My best friend in the whole wide world has been away for about two years, and now she’s back and in love with a guy from her childhood and getting hitched. I barely know the guy, but I don’t have a good feeling about him, and worse, she “changes” for him. Meaning her values may have changed as a result of his influence. I’m uncomfortable with the whole thing because I feel like she’s rushing into it. She’s never lived with the guy, and they’ve only been dating long-distance for six months or so. I’m finding it difficult to be genuinely happy for her, and what’s worse, I feel super guilty about it. Correct that: I AM happy for her, but I still need some time to get used to the idea. But I don’t have time: the wedding is set for October, and she’s assuming I’ll be in it. Already, I feel overwhelmed. I thought the wedding would be at least a year away; in fact, she assured me it would. The fact that I just found out that the wedding going to be alcohol free is making things worse. Yikes. How am I going to get through it? Is there any way I can get out of it without destroying our friendship? Moreover, am I a bad friend for not acting thrilled about the whole thing and jumping in head first to support her? We’re like sisters, and now I just feel terrible. — Losing Sleep in LIC
Your “best friend in the whole wide world” is happily engaged and you want to “get out of” being in the wedding because it’s going to be alcohol-free and you have a “bad feeling” about this guy you barely know? In fact, the only less than favorable thing you can find to say about him — at least in this letter — is that he’s had an influence on your friend’s values? Hmm … his “influence” might not have anything to do with this wedding being booze-free, could it?

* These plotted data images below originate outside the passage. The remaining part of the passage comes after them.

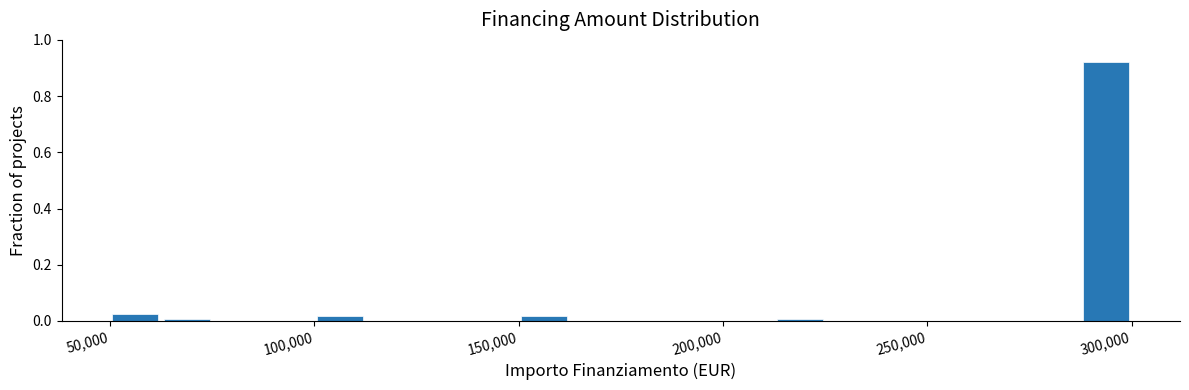

Around what value on the x-axis is the tallest bar? Give the approximate position of its centre, as read against the axis.

295000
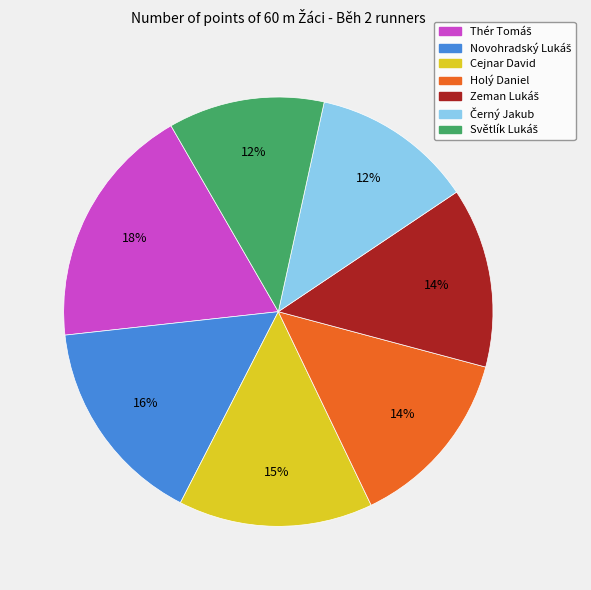

How many slices are in this pie chart?

7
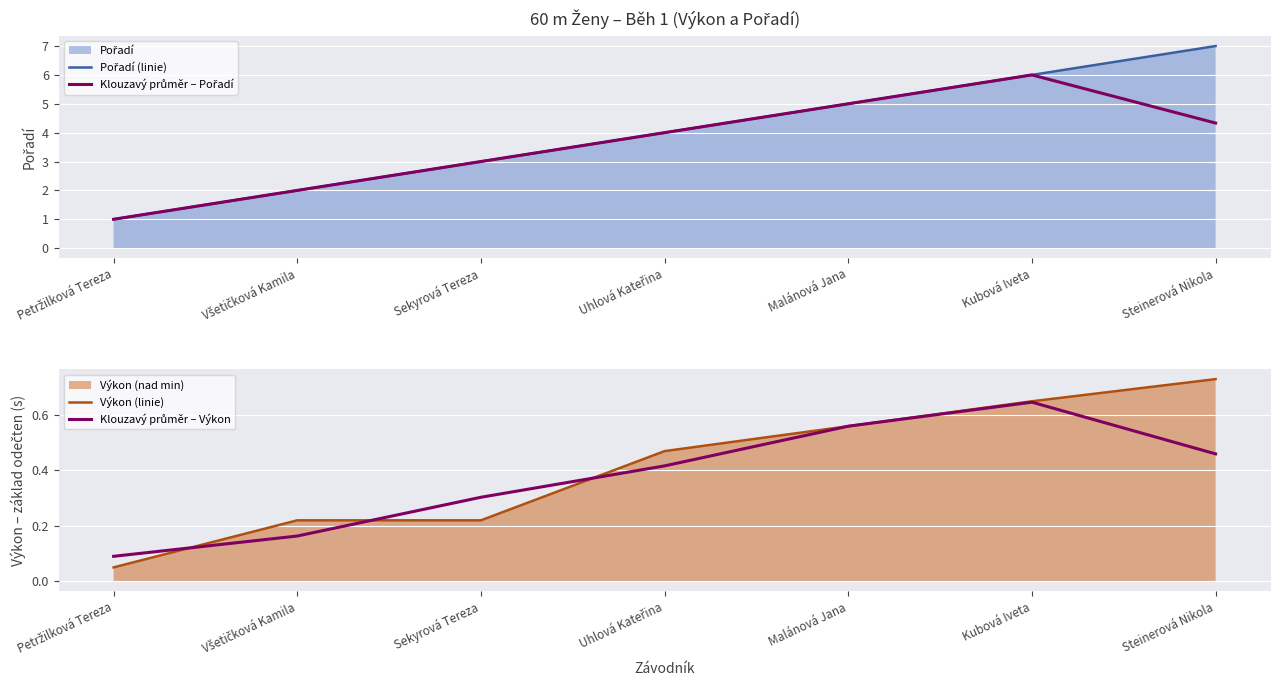

Where do Klouzavý průměr – Výkon and Výkon (linie) first cross each other?

Petržilková Tereza and Všetičková Kamila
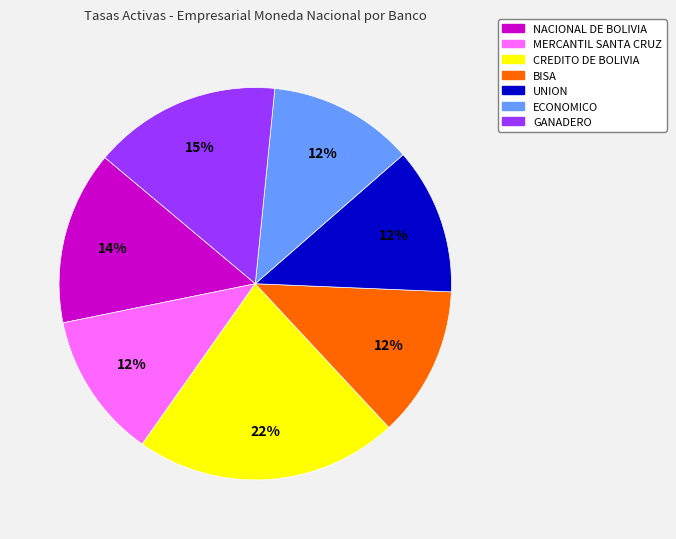

Does any single category account for the majority?

No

I suspect what’s really got your panties in a bunch is the fact that your friend’s been away for two years and just when you thought you’d have a chance to reconnect with her, she’s gone and gotten engaged. Sorry, LS, but you sound like a jealous friend who can’t handle someone — or something — else being the focus of your BFF’s world right now. Grow up! Your friend sounds happy and unless you have some legitimate reason to fear for her emotional or physical well-being in marrying this guy, you need to suck it up and support your friend through this exciting time. If you can’t at the very least fake some happiness for her and be there for her on her wedding day — no matter how “overwhelmed” it makes you feel to have only three months to “get used to the idea” — you’re going to sorely regret it later. Because, no, LS, there isn’t any way you can get out of going to your BFF’s wedding without destroying your friendship, and trust me here, a little jealousy is a terrible reason to turn your back on a friend.